Imagine having a child who is so uncontrollably disruptive that going out to eat at restaurants is never an option. With no friends at school, he is just as frustrated as anyone else about his inability to focus. “ADHD [attention deficit hyperactivity disorder] really is a debilitating condition,” says Dr. Amy Arnsten, professor of Neurobiology and Psychology at Yale School of Medicine, “And not just for the children, but for the whole family.” Arnsten’s laboratory recently developed a drug, guanfacine, which provides a new option for the treatment of ADHD.
Like many other mental illnesses, ADHD was not taken seriously by the public for many years. Recent scientific studies, however, have underscored the biological basis of ADHD. ADHD is highly heritable and associated with weakness in the prefrontal cortex (PFC) (figure 1), the most evolved region in the brain. The PFC, located at the forefront of the brain, regulates our attention and actions and is key for judgment and high-order decision-making. For most people, language is governed on the left side of the PFC, while inhibition of inappropriate behaviors is controlled on the right. Children who lack focus or self-control, common symptoms of ADHD, have been found to have deficiencies in their PFC, particularly in the right hemisphere.
The PFC relies on a delicate yet well-balanced system of neurotransmitters to function properly, most notably norepinephrine (NE) and dopamine (DA). The right amount of NE will properly stimulate postsynaptic alpha-2A receptors (figure 2) to inhibit cAMP (cyclic adenosine monophosphate) in PFC dendritic spines, protrusions where neurons communicate. When there is inadequate NE stimulation of alpha-2A receptors, cAMP opens ion channels that weaken neuronal inputs. With sufficient NE, the cAMP pathways are inhibited and the neuronal networks connect more effectively (figure 3)
Arnsten’s laboratory found that guanfacine, which mimics NE at alpha-2A receptors, strengthens PFC regulation of behavior and attention. These basic studies have led to an extended release formulation of guanfacine (figure 4), called Intuniv that has recently been approved by the Food and Drug Administration to treat ADHD. Intuniv helps patients to control their distractibility and impulsivity. “Ours is one of the few examples of a drug coming out of a laboratory in academia,” explains Arnsten, “It took twenty years, but considering ninety-five to ninety-nine percent of compounds produced in drug companies never make it out, it really means a lot for ours to be out there helping people.” Since guanfacine had been used for years to reduce high blood pressure, it was known safe for human use. Hypotension and sedation are its main side effects, but it is not prone to abuse since its effects do not cause addiction.

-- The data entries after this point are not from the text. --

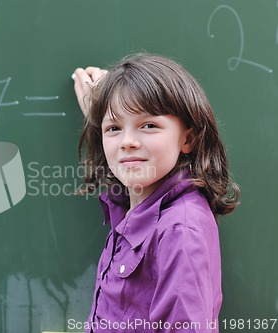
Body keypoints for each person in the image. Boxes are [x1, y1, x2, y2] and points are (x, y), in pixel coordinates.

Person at [71, 53, 240, 333]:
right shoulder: (140, 202)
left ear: (187, 138)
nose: (127, 142)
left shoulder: (179, 230)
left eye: (148, 125)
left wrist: (114, 115)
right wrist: (104, 105)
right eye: (114, 128)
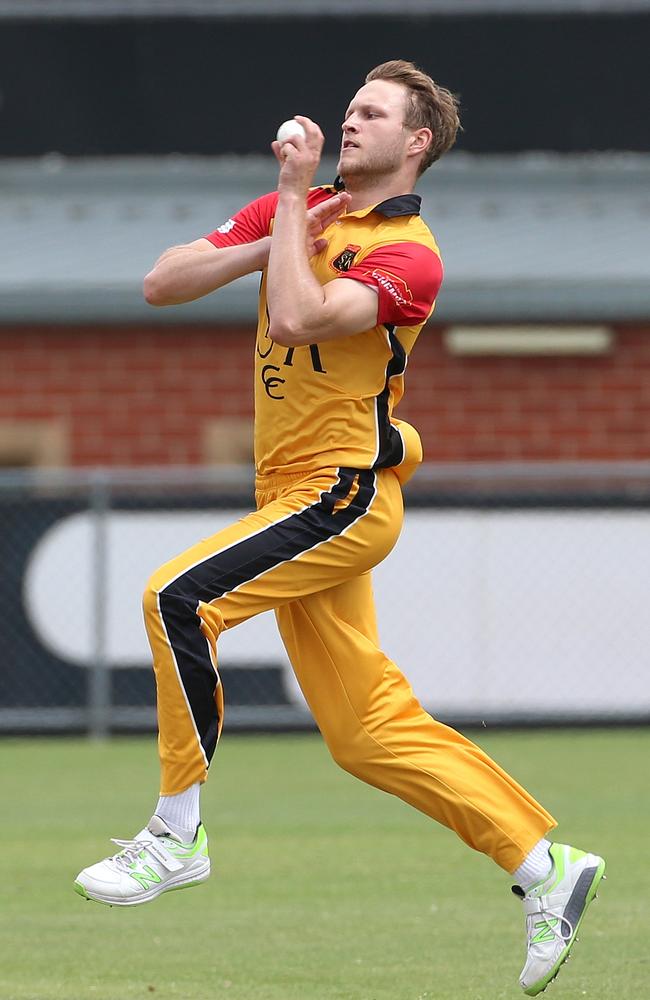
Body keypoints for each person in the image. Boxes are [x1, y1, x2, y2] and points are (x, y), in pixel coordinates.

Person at [74, 60, 605, 997]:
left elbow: (296, 317)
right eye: (350, 108)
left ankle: (176, 833)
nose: (348, 122)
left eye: (373, 114)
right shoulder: (304, 212)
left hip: (342, 495)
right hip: (289, 490)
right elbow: (162, 282)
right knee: (364, 733)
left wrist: (286, 205)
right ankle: (544, 869)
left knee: (176, 597)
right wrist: (282, 220)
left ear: (416, 144)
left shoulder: (411, 255)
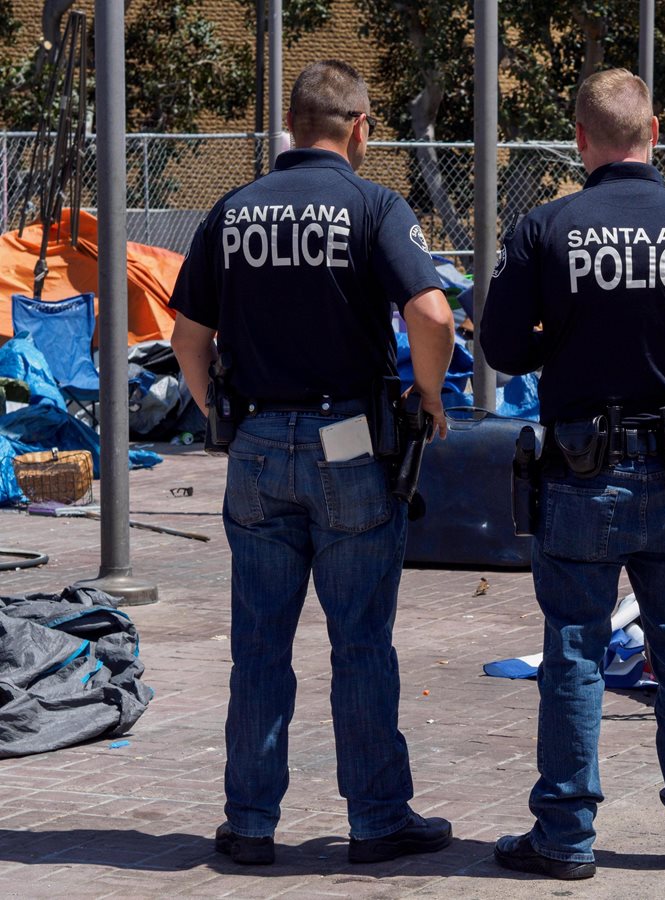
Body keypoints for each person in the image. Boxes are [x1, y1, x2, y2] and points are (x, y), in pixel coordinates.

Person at [479, 67, 665, 880]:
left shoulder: (546, 227)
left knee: (574, 649)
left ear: (582, 141)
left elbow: (501, 347)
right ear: (655, 136)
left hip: (582, 472)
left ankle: (565, 838)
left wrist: (561, 348)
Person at [169, 59, 456, 867]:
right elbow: (432, 314)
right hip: (350, 443)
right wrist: (427, 395)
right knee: (360, 640)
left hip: (257, 444)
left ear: (292, 125)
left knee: (259, 643)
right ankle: (376, 819)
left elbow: (187, 335)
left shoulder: (232, 211)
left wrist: (215, 408)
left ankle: (250, 824)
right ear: (359, 127)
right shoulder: (373, 206)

Treatment for ADHD, which was traditionally limited to methylphenidate, commercially known as Ritalin, now offers more options. “ADHD was largely ignored in the past,” explains Arnsten, “[not only] because people didn’t understand it, but also because life was simpler back then. Having ADHD was sometimes even an advantage, allowing people to make necessary impulsive decisions.” But in the Information Age, ADHD is a greater liability for those diagnosed with the disorder. “We need our PFC more to succeed in our culture as never before.”
Arnsten is inspired knowing that children out there are benefiting from her work; she frequently reads parents’ blogs late at night. “One mother says her young son, now on Intuniv, smiled for the first time in two years,” says Arnsten.
The Arnsten Lab is now looking into better treatments for schizophrenia, bipolar disorder, and post-traumatic stress disorder. The lab hopes to understand how genetic insults weaken PFC circuits and develop treatments to restore normal functioning.